This is a small follow-up post to the similarity aggregation (short SEISA, set expansion by iterative similarity aggregation) post before, it is just a small idea about creating a graph from data collected by this algorithm. So don’t expect the master plan how to create a semantic graph from your data, it is just some brainstorming post.
I was very much into semantic relations in the last few months and I think the best way to express them is a graph.
You may be reminded of the Knowledge Graph by Google, yes it actually was inspired by it. However it is much more computationally heavy to use it (and even build it) than you might think of it first.
In any case, an algorithm that builds this can be seeded from the SEISA algorithm. Think of a generic starting point that starts in wikipedia and reads the facts about Carl Friedrich Gauss, keywords like “mathematician” will yield to other mathematicians very fast.
Google is (MAYBE) mainly using the semantic annotations to create a relation between the nodes, which is mainly depth first search (because you get a lot of information through Gauß). Whereas the SEISA information could yield to more breadth results like other mathematicians in his century like Riemann or Poincaré.
Creating this semantic graph for (at least) products, brands and other product related features will be my personal ambition for the next few years. Of course Google aims at the most generic way, they have the computational resources to do it for all the web.
Another problem they have is actually how to cut off information to be valuable to the user. Not everybody searching for “Gauß” is interested in his whole life story or other mathematicians, but maybe more into the algorithm for solving equations.
Also understanding queries and parsing the graph accordingly is another interesting new research field.
For example in the above graph arround Canon, what if a user wants to know about other brands LIKE Canon (SQL like for example: SELECT brands LIKE “Canon”).

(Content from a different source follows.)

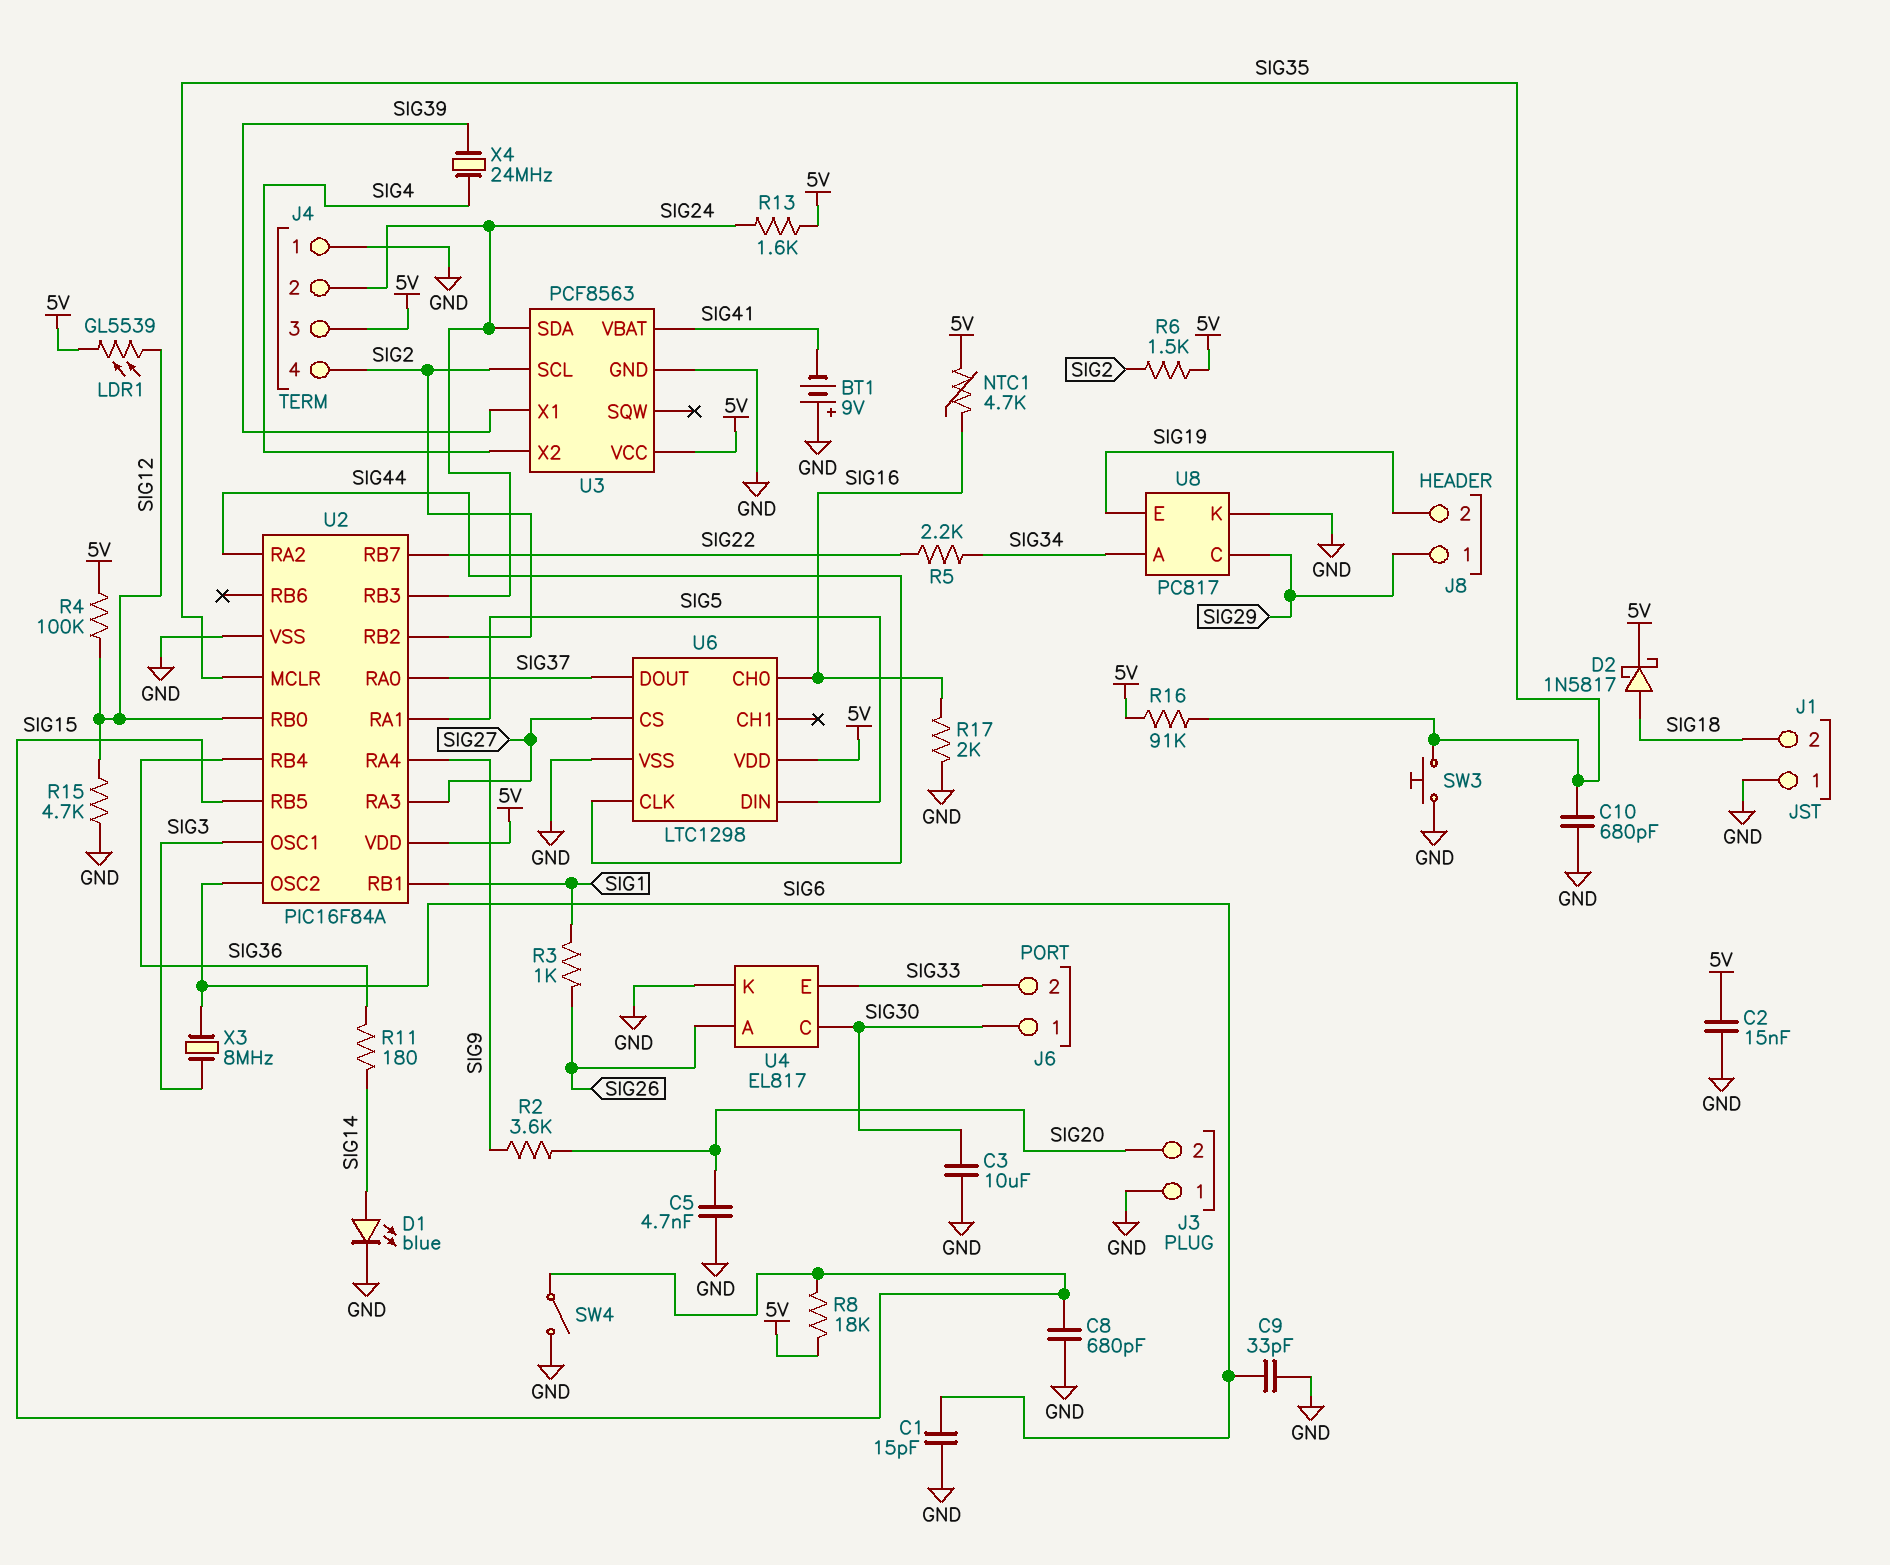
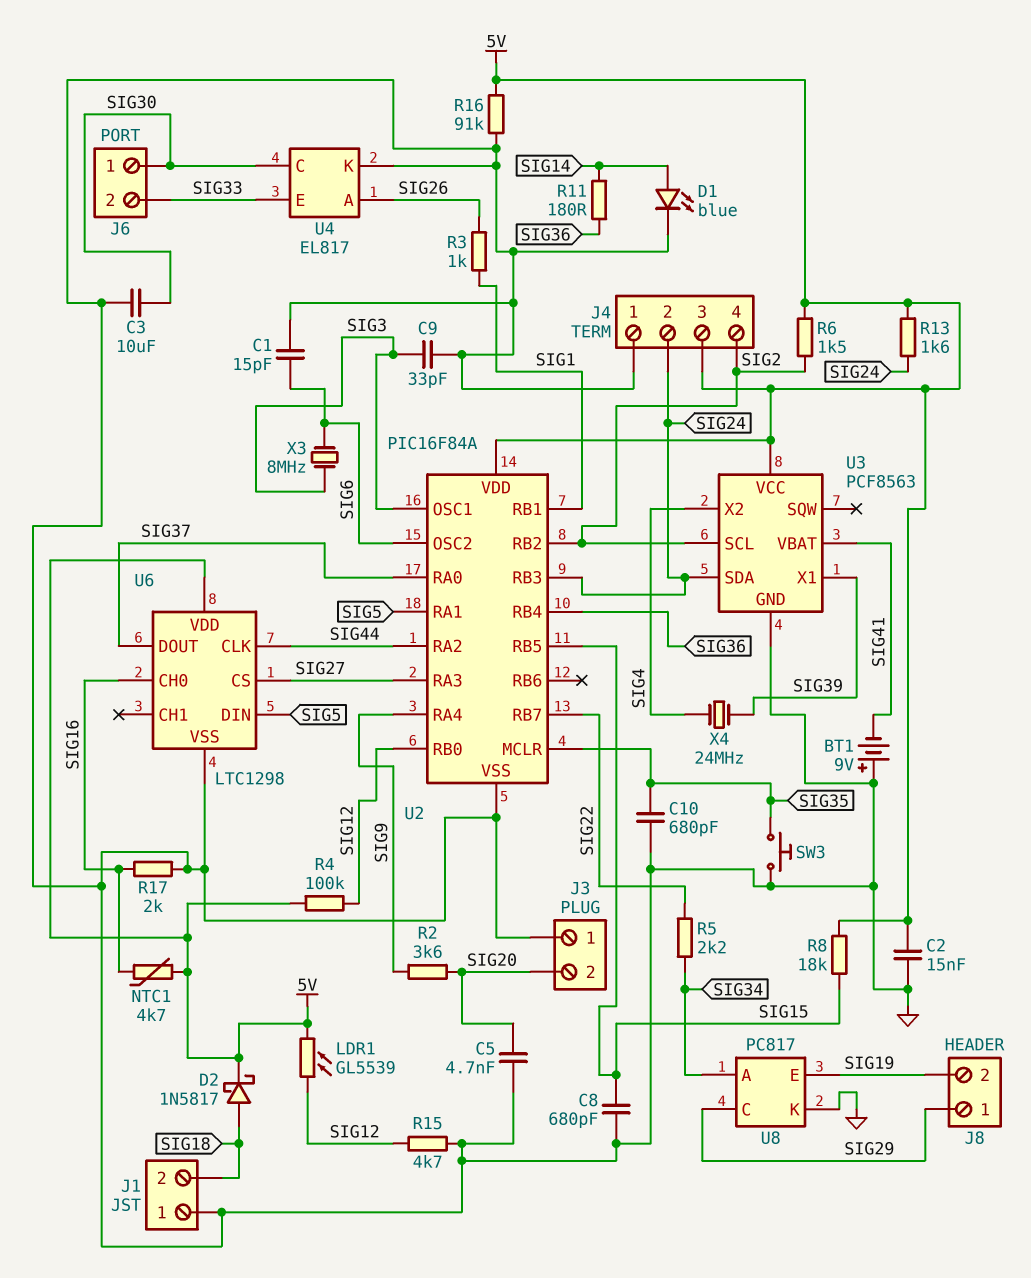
C9: 33pF (GND, SIG6) -> 33pF (GND, SIG3)
R16: 91k (5V, SIG35) -> 91k (5V, GND)
SW4: switch (GND, SIG15) -> none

In this case, an engine would traverse the graph breadth first search starting by Canon to find nodes with the attribute “Brand”. It would find their brand PIXMA and EOS. Distance is also a very important topic in this relation, how far are the relevant nodes away from their starting point?
Frameworks building such a graph is currently a very important aspect. There are a few helpful ones:
-
Graph databases, e.G. Titan https://github.com/thinkaurelius/titan
-
Graph only focused processing engines, e.G. Giraph http://giraph.apache.org/
-
Of course Hama, to use sophisticated machine learning or mathematical algorithms that can’t be expressed as a graph http://hama.apache.org/
-
Good old Hadoop MapReduce is of course a help for various data crunchings as well.
Beeing part of that, is one of the things I most enjoy.
We will see how far Google integrates the graph into their search, it will be a driving factor if they manage to query a large scale graph successfully and within milliseconds.